Over the past few years, diverse data-fusion-based object detection methods have been developed to apply in different scenarios. To review these approaches in detail, we consider them from different perspectives as follows. (1) TIR-V fusion or D-I fusion by judging including 3D information or not. (2) Fusion levels, including pixel level, feature level, decision level, and others [22]. (3) Feature extraction strategies, including traditional method or deep neural network (DNN) models. In this section, we discuss TIR-V based and D-I based methods respectively, and analyze their specific technique details, such as fusion levels and feature extraction strategies.

2.1 TIR-V based methods

Traditional detection methods usually rely on extracting elements in the images manually. Schnelle et al. [23] presented a target detection and tracking method based on pixel-level infrared-visible fusion. The method relied on the Force Protection Surveillance System (FPSS) tracker and finding the brightest pixel in the difference-product image (DPI). Fendri et al. [24] proposed a TIR-V fusion method for robust moving object detection. It mainly applied the inter-frame differences in the background model of the low-level fused image.

What you should do
Copy out the passage on data-fusion-based object detection word for word, from its first sentence to its last.

Data listing
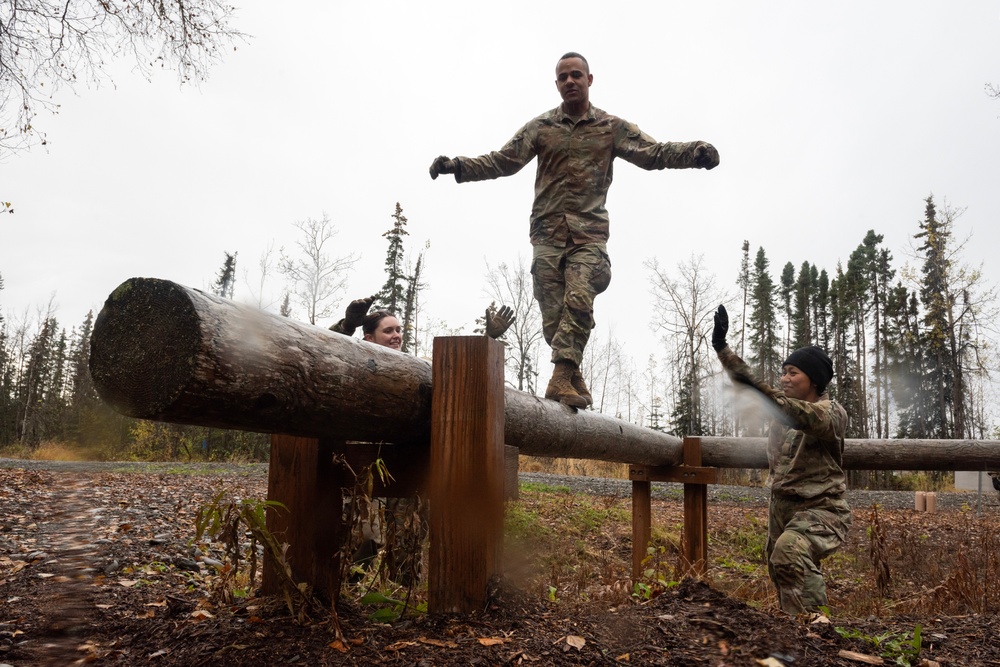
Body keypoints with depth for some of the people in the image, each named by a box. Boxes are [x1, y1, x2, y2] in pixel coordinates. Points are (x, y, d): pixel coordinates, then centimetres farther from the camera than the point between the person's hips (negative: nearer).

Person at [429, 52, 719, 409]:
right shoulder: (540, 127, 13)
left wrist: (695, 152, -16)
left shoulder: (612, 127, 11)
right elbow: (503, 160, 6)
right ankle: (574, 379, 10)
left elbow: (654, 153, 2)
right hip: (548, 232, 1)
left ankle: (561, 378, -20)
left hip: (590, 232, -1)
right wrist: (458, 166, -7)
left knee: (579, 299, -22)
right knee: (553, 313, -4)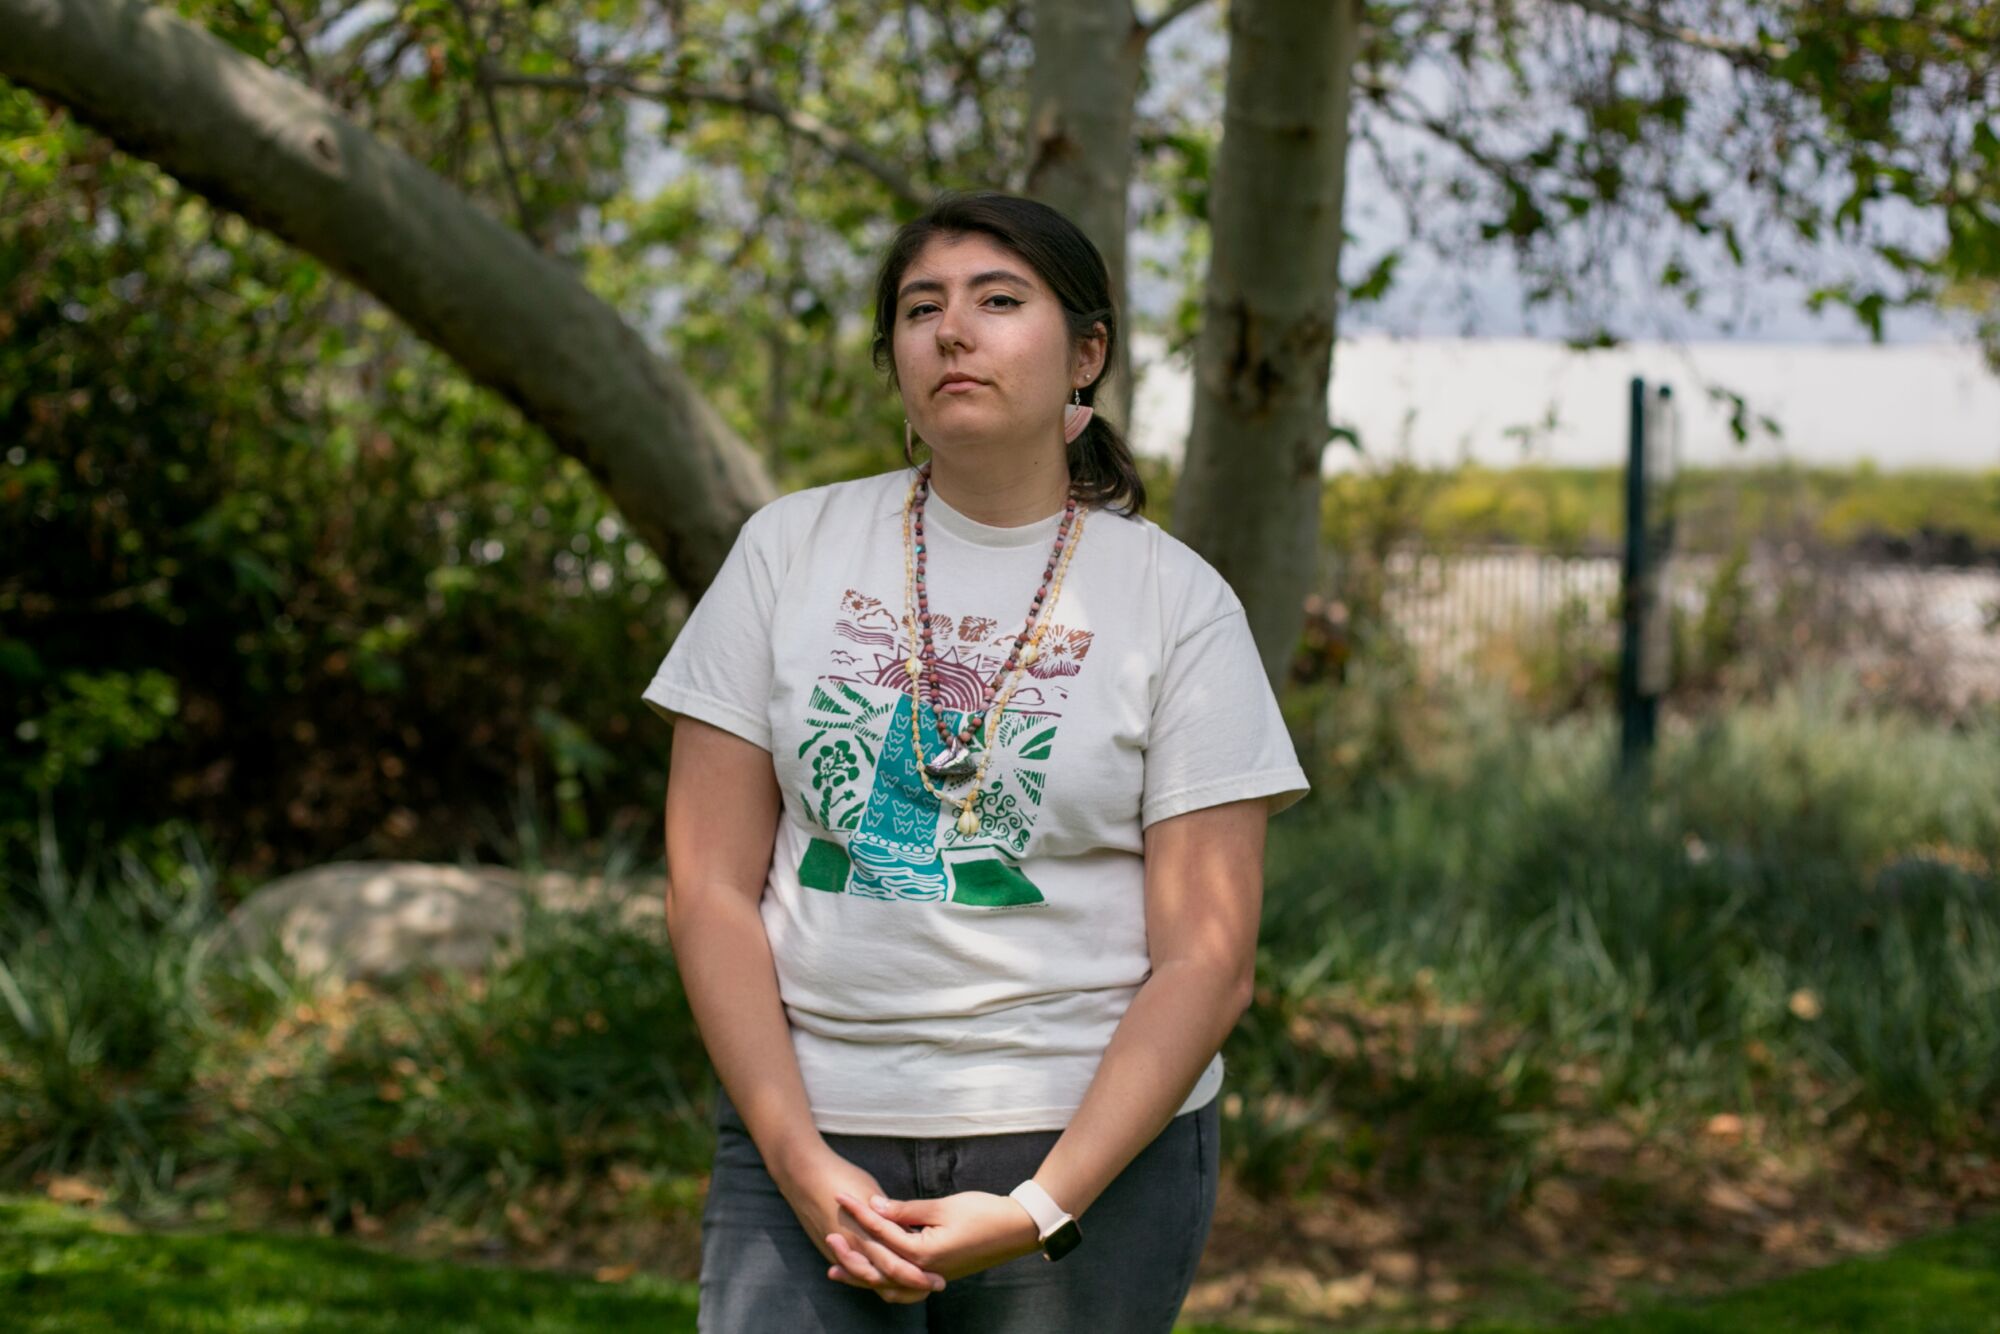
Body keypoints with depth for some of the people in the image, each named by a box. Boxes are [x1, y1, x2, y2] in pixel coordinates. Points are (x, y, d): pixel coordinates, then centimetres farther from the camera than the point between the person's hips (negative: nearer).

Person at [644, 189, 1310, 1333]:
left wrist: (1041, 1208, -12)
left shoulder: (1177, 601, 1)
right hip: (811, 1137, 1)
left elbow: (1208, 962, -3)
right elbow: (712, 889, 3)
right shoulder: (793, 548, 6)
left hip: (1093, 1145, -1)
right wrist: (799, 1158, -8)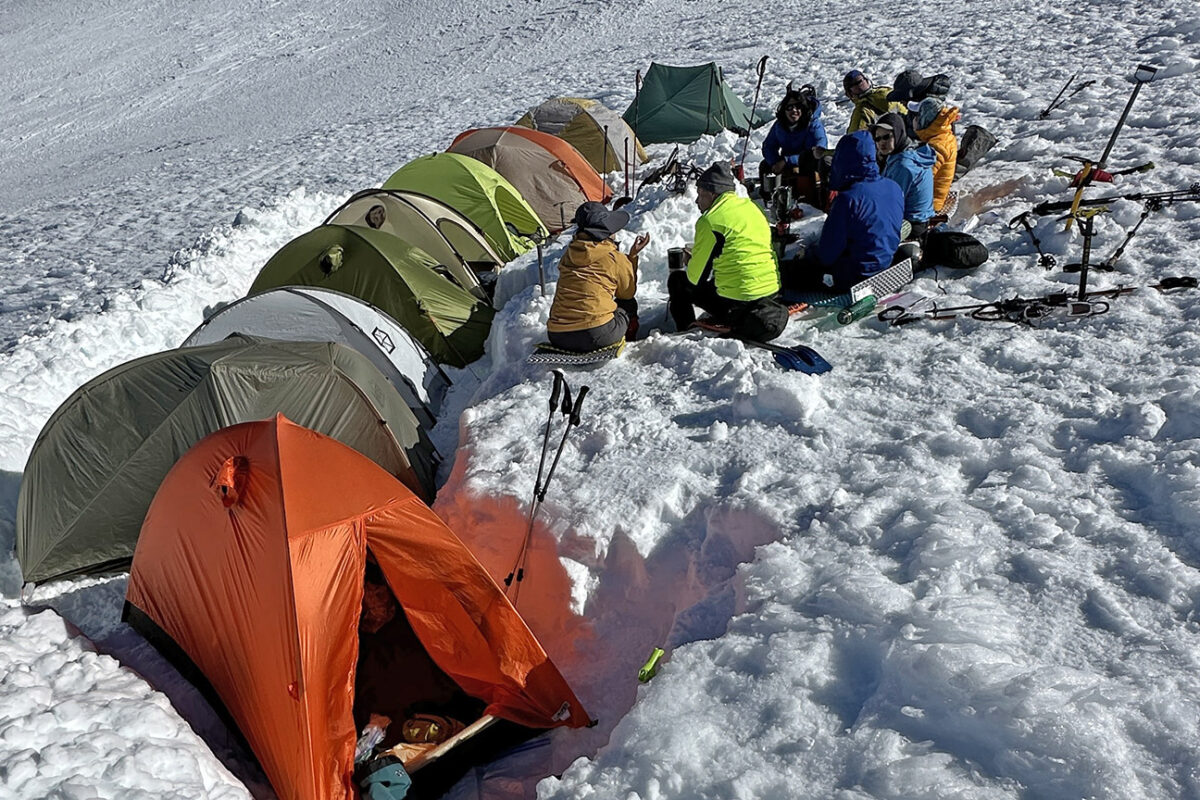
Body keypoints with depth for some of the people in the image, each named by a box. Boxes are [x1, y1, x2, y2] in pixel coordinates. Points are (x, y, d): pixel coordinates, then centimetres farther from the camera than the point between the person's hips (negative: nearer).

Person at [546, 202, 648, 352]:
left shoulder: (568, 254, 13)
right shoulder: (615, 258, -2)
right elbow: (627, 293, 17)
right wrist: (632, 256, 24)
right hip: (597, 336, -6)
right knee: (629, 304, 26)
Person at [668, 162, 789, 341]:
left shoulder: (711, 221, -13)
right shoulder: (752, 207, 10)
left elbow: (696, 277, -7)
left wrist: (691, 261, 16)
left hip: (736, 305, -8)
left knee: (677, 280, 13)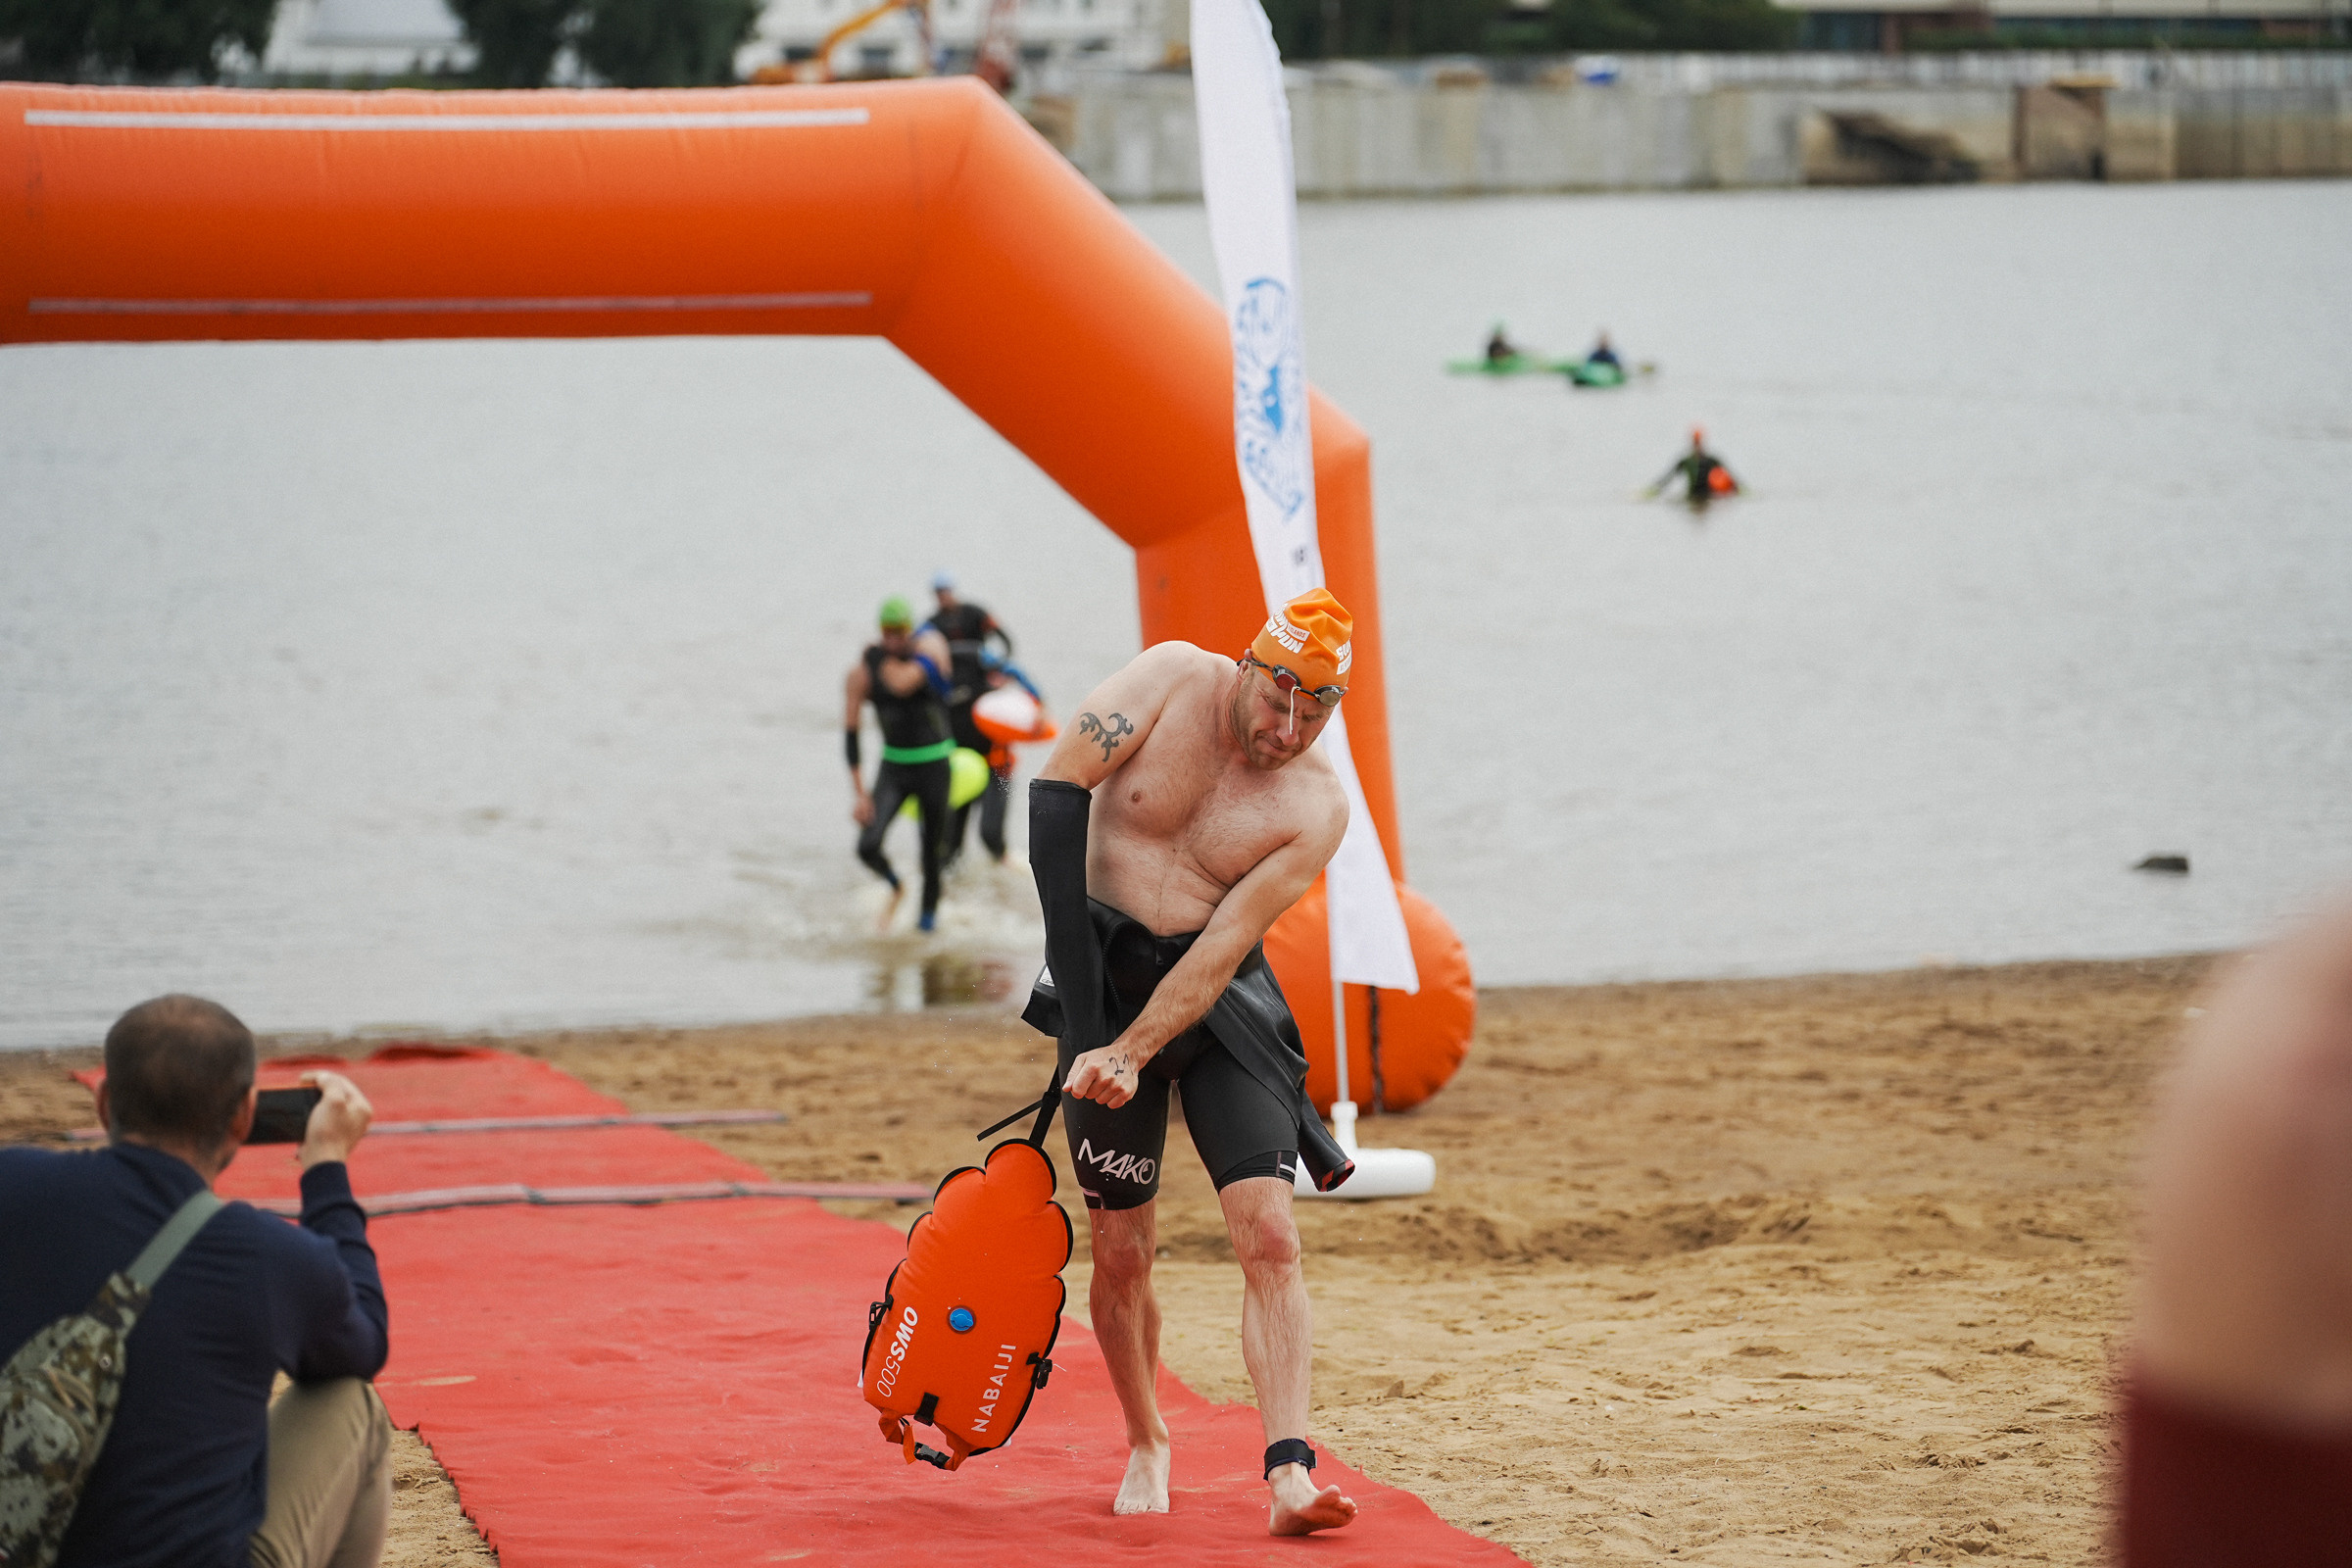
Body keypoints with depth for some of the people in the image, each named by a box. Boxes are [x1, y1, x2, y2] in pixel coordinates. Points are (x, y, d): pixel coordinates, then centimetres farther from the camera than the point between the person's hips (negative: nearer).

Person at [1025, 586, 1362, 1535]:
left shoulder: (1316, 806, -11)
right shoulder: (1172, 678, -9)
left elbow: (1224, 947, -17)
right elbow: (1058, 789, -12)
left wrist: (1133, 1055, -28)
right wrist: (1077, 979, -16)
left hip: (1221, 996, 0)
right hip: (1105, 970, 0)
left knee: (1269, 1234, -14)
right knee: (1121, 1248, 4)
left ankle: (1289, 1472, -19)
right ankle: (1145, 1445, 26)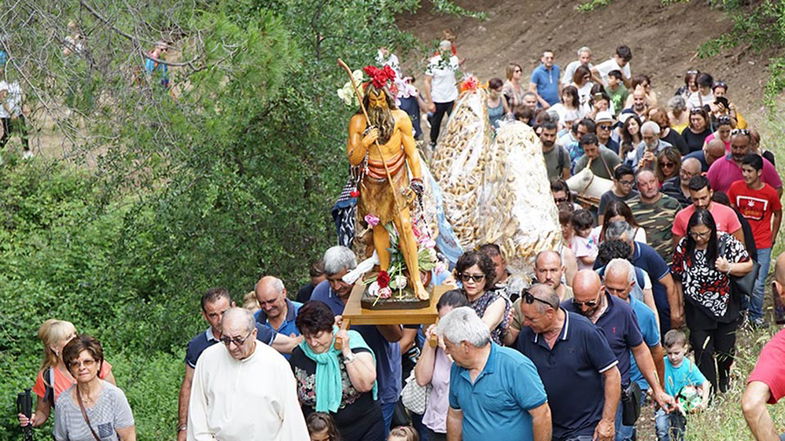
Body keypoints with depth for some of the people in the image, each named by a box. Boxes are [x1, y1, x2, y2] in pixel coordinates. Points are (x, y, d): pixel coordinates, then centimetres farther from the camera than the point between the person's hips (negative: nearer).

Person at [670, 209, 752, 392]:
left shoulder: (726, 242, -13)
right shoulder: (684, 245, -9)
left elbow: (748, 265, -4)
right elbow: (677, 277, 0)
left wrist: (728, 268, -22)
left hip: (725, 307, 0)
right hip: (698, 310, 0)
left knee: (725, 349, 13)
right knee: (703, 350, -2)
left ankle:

Exercise response
Over the past few years, diverse data-fusion-based object detection methods have been developed to apply in different scenarios. To review these approaches in detail, we consider them from different perspectives as follows. (1) TIR-V fusion or D-I fusion by judging including 3D information or not. (2) Fusion levels, including pixel level, feature level, decision level, and others [22]. (3) Feature extraction strategies, including traditional method or deep neural network (DNN) models. In this section, we discuss TIR-V based and D-I based methods respectively, and analyze their specific technique details, such as fusion levels and feature extraction strategies.

2.1 TIR-V based methods

Traditional detection methods usually rely on extracting elements in the images manually. Schnelle et al. [23] presented a target detection and tracking method based on pixel-level infrared-visible fusion. The method relied on the Force Protection Surveillance System (FPSS) tracker and finding the brightest pixel in the difference-product image (DPI). Fendri et al. [24] proposed a TIR-V fusion method for robust moving object detection. It mainly applied the inter-frame differences in the background model of the low-level fused image.